Quelques minutes après que le Premier ministre a promis de ne pas recourir à la force, le chef de la police a indiqué que les forces de l'ordre tiraient des balles en caoutchouc contre les protestataires aux abords du siège du gouvernement.

"Nous utilisons en alternance canons à eau, gaz lacrymogène et balles en caoutchouc dans un seul secteur, celui du pont près du siège du gouvernement", a déclaré Paradorn Pattanathabutr à Reuters.

Les manifestants avaient réussi dimanche à démanteler une partie des barrages érigés par les forces de l'ordre sur le pont Chaimaruchet, et quelque 2.000 contestataires essayaient lundi d'en démanteler d'autres, ont constaté des journalistes de Reuters.

Après avoir décrété sans succès dimanche "journée de la victoire", Suthep a fixé à mardi une nouvelle date butoir pour que Yingluck, première femme à diriger un gouvernement thaïlandais, renonce au pouvoir.

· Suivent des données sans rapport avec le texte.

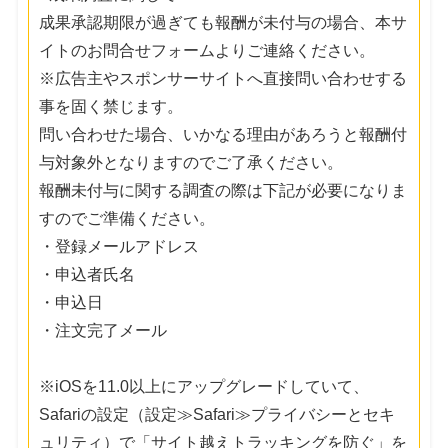
成果承認期限が過ぎても報酬が未付与の場合、本サ
イトのお問合せフォームよりご連絡ください。
※広告主やスポンサーサイトへ直接問い合わせする
事を固く禁じます。
問い合わせた場合、いかなる理由があろうと報酬付
与対象外となりますのでご了承ください。
報酬未付与に関する調査の際は下記が必要になりま
すのでご準備ください。
・登録メールアドレス
・申込者氏名
・申込日
・注文完了メール
※iOSを11.0以上にアップグレードしていて、
Safariの設定（設定≫Safari≫プライバシーとセキ
ュリティ）で「サイト越えトラッキングを防ぐ」を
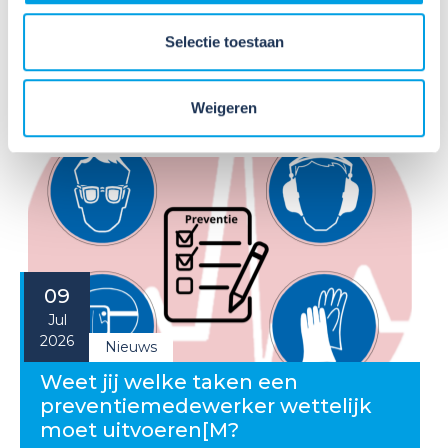
werken. Dat is een belangrijke eerste stap, maar
Selectie toestaan
daarmee voldoe je nog niet aan de verplichtingen
u...
Lees verder
Weigeren
09
Jul
2026
Nieuws
Weet jij welke taken een
preventiemedewerker wettelijk
moet uitvoeren[M?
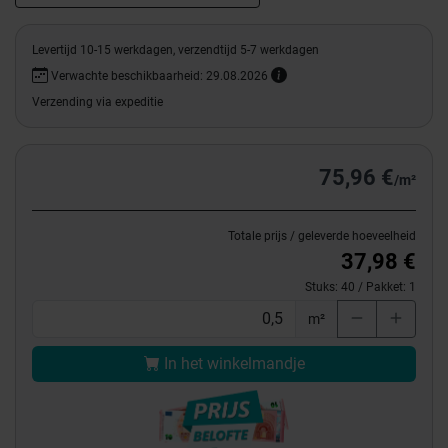
Levertijd 10-15 werkdagen, verzendtijd 5-7 werkdagen
Verwachte beschikbaarheid: 29.08.2026
Verzending via expeditie
75,96 €
/m²
Totale prijs / geleverde hoeveelheid
37,98 €
Stuks:
40
/ Pakket:
1
m²
In het winkelmandje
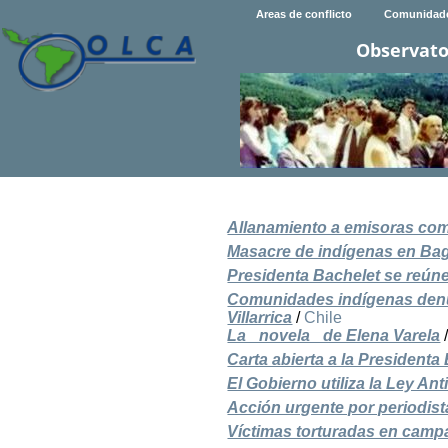
Areas de conflicto
Comunidad
Observato
Allanamiento a emisoras com
Masacre de indígenas en Ba
Presidenta Bachelet se reúne
Comunidades indígenas denun
Villarrica
/
Chile
La _novela_ de Elena Varela
Carta abierta a la Presidenta
El Gobierno utiliza la Ley An
Acción urgente por periodis
Víctimas torturadas en camp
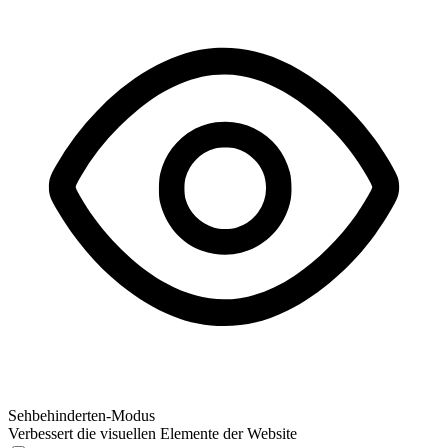
Sehbehinderten-Modus
Verbessert die visuellen Elemente der Website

Suthep, qui accuse Yingluck d'être la marionnette de son frère Thaksin, exilé à Dubaï afin d'échapper à la justice qui l'a condamné à deux années de prison pour abus de pouvoir, a réitéré son appel à la grève dans la fonction publique.

"Cessez de travailler pour le régime Thaksin et sortez manifester!", a-t-il déclaré lundi.

Face à la gravité de la situation, plusieurs grandes universités, invoquant la sécurité des étudiants, sont restées fermées lundi. En revanche, des centres commerciaux de la capitale qui étaient restés fermés dimanche ont rouvert.